6. The Purity Of Fear
Go with what you know. My father used to say that, usually when he was about to do something foolish, but I guess when the pressure is on, you tend to fall back on the familiar. I may not know anything about guns—Shane has one, as it turns out—or tactical assaults, or undercover operations, but I do know from housework. Miele, Hoover, Shop-Vac, whatever the brand, I’m your girl. Take charge of renovating an old farmhouse and you do a lot of cleaning up. For sawdust you want the Shop-Vac, for the fine dust that comes from sanding drywall compound, the Miele can’t be beat, provided you remember to change the filter when you change the bag.
Not that I expect to do much cleaning. But with a rag on my head, holding back my hair, and a sturdy work apron with voluminous pockets, I certainly look the part.
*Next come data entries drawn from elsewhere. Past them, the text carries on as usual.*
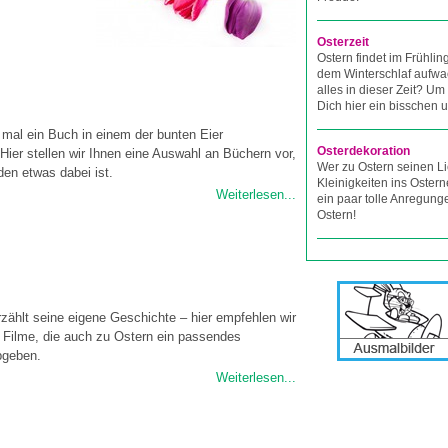
Osterzeit
Ostern findet im Frühlin
dem Winterschlaf aufwa
alles in dieser Zeit? U
Dich hier ein bisschen 
mal ein Buch in einem der bunten Eier
Osterdekoration
Hier stellen wir Ihnen eine Auswahl an Büchern vor,
Wer zu Ostern seinen L
eden etwas dabei ist.
Kleinigkeiten ins Osterne
Weiterlesen...
ein paar tolle Anregung
Ostern!
rzählt seine eigene Geschichte – hier empfehlen wir
 Filme, die auch zu Ostern ein passendes
bgeben.
Weiterlesen...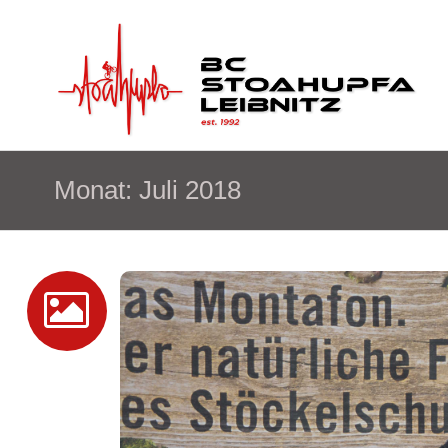
Monat:
Juli 2018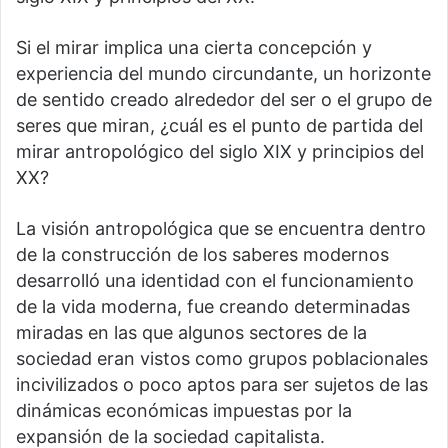
Si el mirar implica una cierta concepción y
experiencia del mundo circundante, un horizonte
de sentido creado alrededor del ser o el grupo de
seres que miran, ¿cuál es el punto de partida del
mirar antropológico del siglo XIX y principios del
XX?
La visión antropológica que se encuentra dentro
de la construcción de los saberes modernos
desarrolló una identidad con el funcionamiento
de la vida moderna, fue creando determinadas
miradas en las que algunos sectores de la
sociedad eran vistos como grupos poblacionales
incivilizados o poco aptos para ser sujetos de las
dinámicas económicas impuestas por la
expansión de la sociedad capitalista.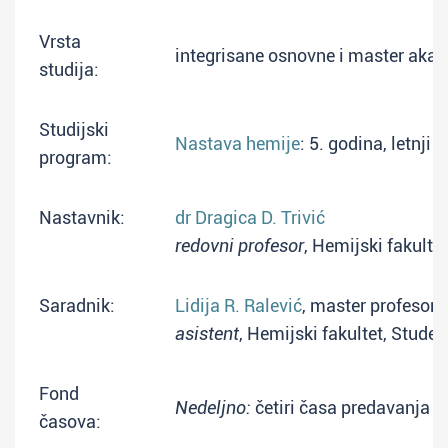
Vrsta
integrisane osnovne i master aka
studija:
Studijski
Nastava hemije
: 5. godina, letnji
program:
Nastavnik:
dr Dragica D. Trivić
redovni profesor
, Hemijski fakulte
Saradnik:
Lidija R. Ralević
, master profesor 
asistent
, Hemijski fakultet, Stude
Fond
Nedeljno:
četiri časa predavanja +
časova: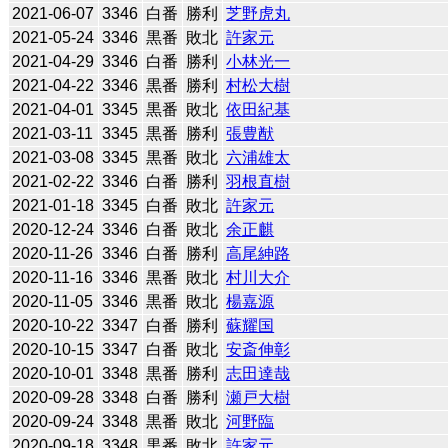
2021-06-07
3346
白番
勝利
芝野虎丸
2021-05-24
3346
黒番
敗北
許家元
2021-04-29
3346
白番
勝利
小林光一
2021-04-22
3346
黒番
勝利
村松大樹
2021-04-01
3345
黒番
敗北
依田紀基
2021-03-11
3345
黒番
勝利
張豊猷
2021-03-08
3345
黒番
敗北
六浦雄太
2021-02-22
3346
白番
勝利
羽根直樹
2021-01-18
3345
白番
敗北
許家元
2020-12-24
3346
白番
敗北
余正麒
2020-11-26
3346
白番
勝利
高尾紳路
2020-11-16
3346
黒番
敗北
村川大介
2020-11-05
3346
黒番
敗北
楊嘉源
2020-10-22
3347
白番
勝利
蘇耀国
2020-10-15
3347
白番
敗北
安斎伸彰
2020-10-01
3348
黒番
勝利
志田達哉
2020-09-28
3348
白番
勝利
瀬戸大樹
2020-09-24
3348
黒番
敗北
河野臨
2020-09-18
3348
黒番
敗北
許家元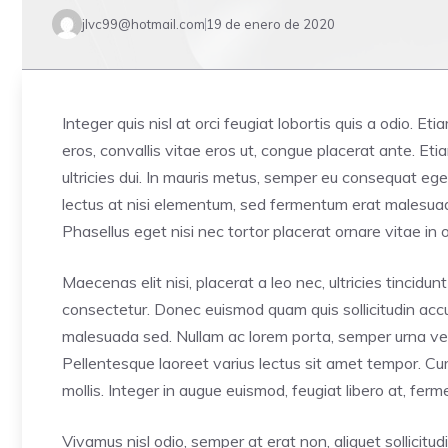
jlvc99@hotmail.com
19 de enero de 2020
Integer quis nisl at orci feugiat lobortis quis a odio. Et
eros, convallis vitae eros ut, congue placerat ante. E
ultricies dui. In mauris metus, semper eu consequat ege
lectus at nisi elementum, sed fermentum erat malesuada. 
Phasellus eget nisi nec tortor placerat ornare vitae in o
Maecenas elit nisi, placerat a leo nec, ultricies tincid
consectetur. Donec euismod quam quis sollicitudin accum
malesuada sed. Nullam ac lorem porta, semper urna vel,
Pellentesque laoreet varius lectus sit amet tempor. Cur
mollis. Integer in augue euismod, feugiat libero at, fe
Vivamus nisl odio, semper at erat non, aliquet sollicitudi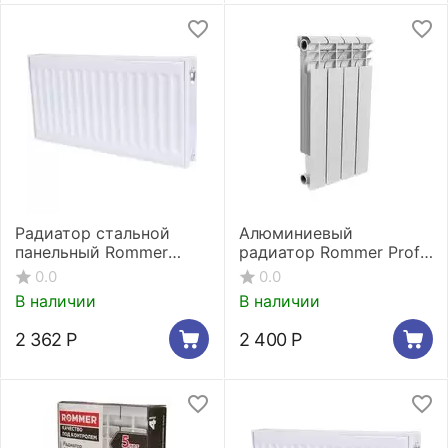
Радиатор стальной
Алюминиевый
панельный Rommer
радиатор Rommer Profi
Compact 11/300/600
500 - 4 секции
0.0
0.0
боковое подключение
В наличии
В наличии
2 362
Р
2 400
Р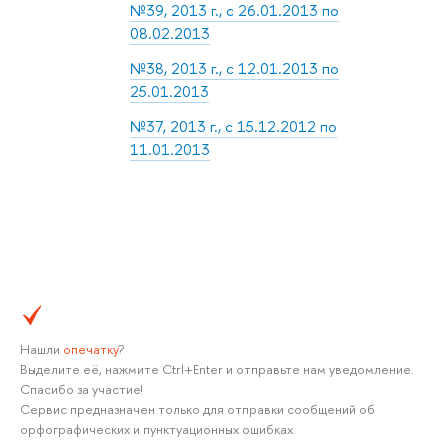
№39, 2013 г., с 26.01.2013 по
08.02.2013
№38, 2013 г., с 12.01.2013 по
25.01.2013
№37, 2013 г., с 15.12.2012 по
11.01.2013
Нашли
опечатку
?
Выделите её, нажмите Ctrl+Enter и отправьте нам уведомление.
Спасибо за участие!
Сервис предназначен только для отправки сообщений об
орфографических и пунктуационных ошибках.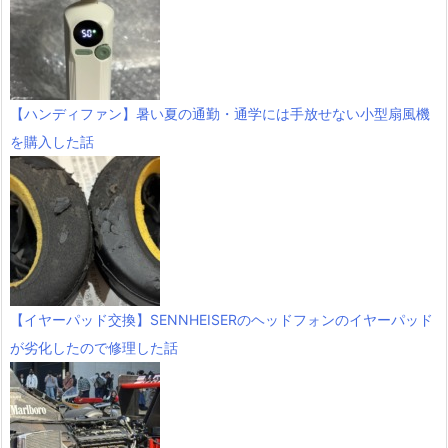
【ハンディファン】暑い夏の通勤・通学には手放せない小型扇風機
を購入した話
【イヤーパッド交換】SENNHEISERのヘッドフォンのイヤーパッド
が劣化したので修理した話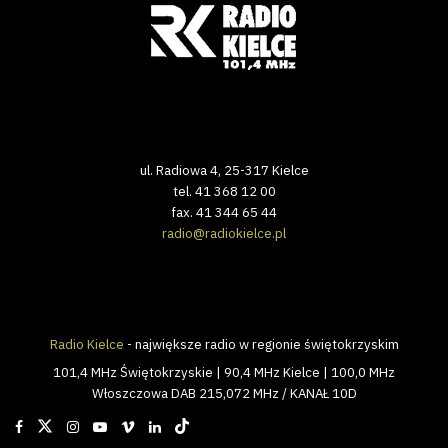
ul. Radiowa 4, 25-317 Kielce
tel. 41 368 12 00
fax. 41 344 65 44
radio@radiokielce.pl
Radio Kielce
- największe radio w regionie świętokrzyskim
101,4 MHz Świętokrzyskie | 90,4 MHz Kielce | 100,0 MHz
Włoszczowa DAB 215,072 MHz / KANAŁ 10D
The vacuum cleaner, a Sanitair upright carpet model, has a five-amp motor and a thirty-foot power cord. Not that I
actually intend to turn it on. But it makes a good prop, and rolls easily over the carpeted floors.
Having something to push gives me confidence. As if I have a purpose, a reason to be there, and something to argue about when I am, inevitably, asked to explain myself.
Much to my surprise, the Pinnacle seems to be empty at this hour. Where are the patrolling security guards, the fanatical cultists scheming in the dead of night? Resting their little heads on their little pillows, apparently.
The place is huge. Vast. The ceiling soars so high I couldn’t even begin to estimate the height. The blueprints gave me a sense of the layout, but not of the actual volume, which seems to be on the scale of a football stadium. The giant, inward-slanting windows have been sealed with what Shane says are automatically deployed blast shutters.